Ultromics has introduced an AI-enhanced tool for the detection of cardiac amyloidosis, a disorder characterized by abnormal protein deposits in heart tissue.
The U.S. Food and Drug Administration (FDA) has granted breakthrough status to this device.
The platform, called EchoGo Amyloidosis, utilizes artificial intelligence to analyze echocardiograms and diagnose the presence of cardiac amyloidosis using a single ultrasound image of the heart, commonly captured during routine examinations.
This innovative technology aims to address the existing need for early detection of amyloidosis patients who often go undiagnosed until the disease has progressed, resulting in delayed treatment and unfavorable patient outcomes.

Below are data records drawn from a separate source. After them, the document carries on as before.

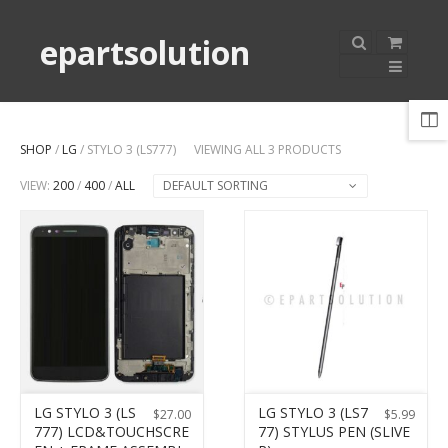
epartsolution
SHOP
/
LG
/ STYLO 3 (LS777)
VIEWING ALL 3 PRODUCTS
VIEW:
200
/
400
/
ALL
DEFAULT SORTING
LG STYLO 3 (LS
LG STYLO 3 (LS7
$
27.00
$
5.99
777) LCD&TOUCHSCRE
77) STYLUS PEN (SLIVE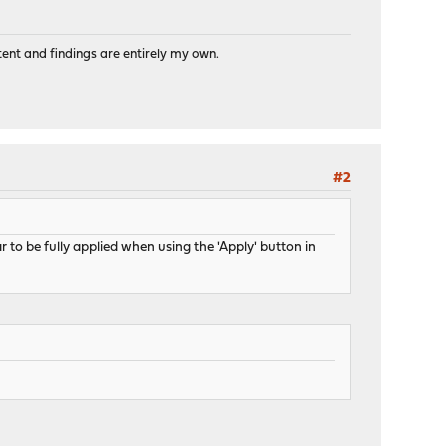
tent and findings are entirely my own.
#2
to be fully applied when using the 'Apply' button in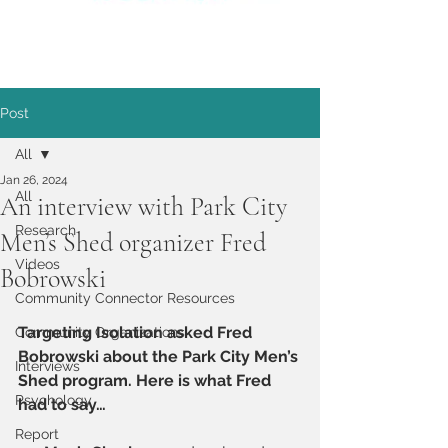
Post
All
Jan 26, 2024
All
An interview with Park City
Research
Men’s Shed organizer Fred
Videos
Bobrowski
Community Connector Resources
Targeting Isolation asked Fred 
Community Organizations
Bobrowski about the Park City Men’s 
Interviews
Shed program. Here is what Fred 
Psychology
had to say…
Report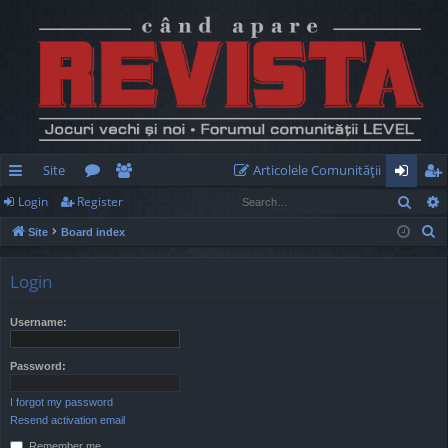
Site
Articolele Comunităţii
Sear
Login
Register
ui
or
e
og
eg
S
Site
Board index
ck
u
m
in
ist
e
lin
m
be
er
a
Login
r
ks
s
rs
c
Username:
h
Password:
I forgot my password
Resend activation email
Remember me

Cardiac amyloidosis is a complex condition that poses challenges in detection, requiring specialized knowledge and testing. It encompasses two primary subtypes: transthyretin amyloidosis (ATTR cardiac amyloidosis), caused by misfolded transthyretin protein, and a rarer form known as light chain amyloidosis (AL cardiac amyloidosis), characterized by the accumulation of immunoglobulin light chains.
The module, designed to integrate into Ultromics EchoGo Platform, has been developed through collaborations with esteemed clinical partners and the support of Janssen Biotech, Inc., a subsidiary of the Janssen Pharmaceutical Companies of Johnson & Johnson. Leveraging data from these collaborations, the device has been tailored to address the specific challenges associated with diagnosing and managing amyloidosis.
Ultromics is currently working on regulatory filings for the United States and aims to potentially launch the device on the market as early as 2024.
This marks Ultromics second FDA Breakthrough Device Designation within a short period, following the successful launch of EchoGo Heart Failure, a device targeting HFpEF (heart failure with preserved ejection fraction) that obtained Marketing Authorization in 2023, following its Breakthrough Device Designation in 2022.
EchoGo Amyloidosis is currently in the development phase as a potential candidate for FDA medical device submission, incorporating Ultromics advanced algorithm.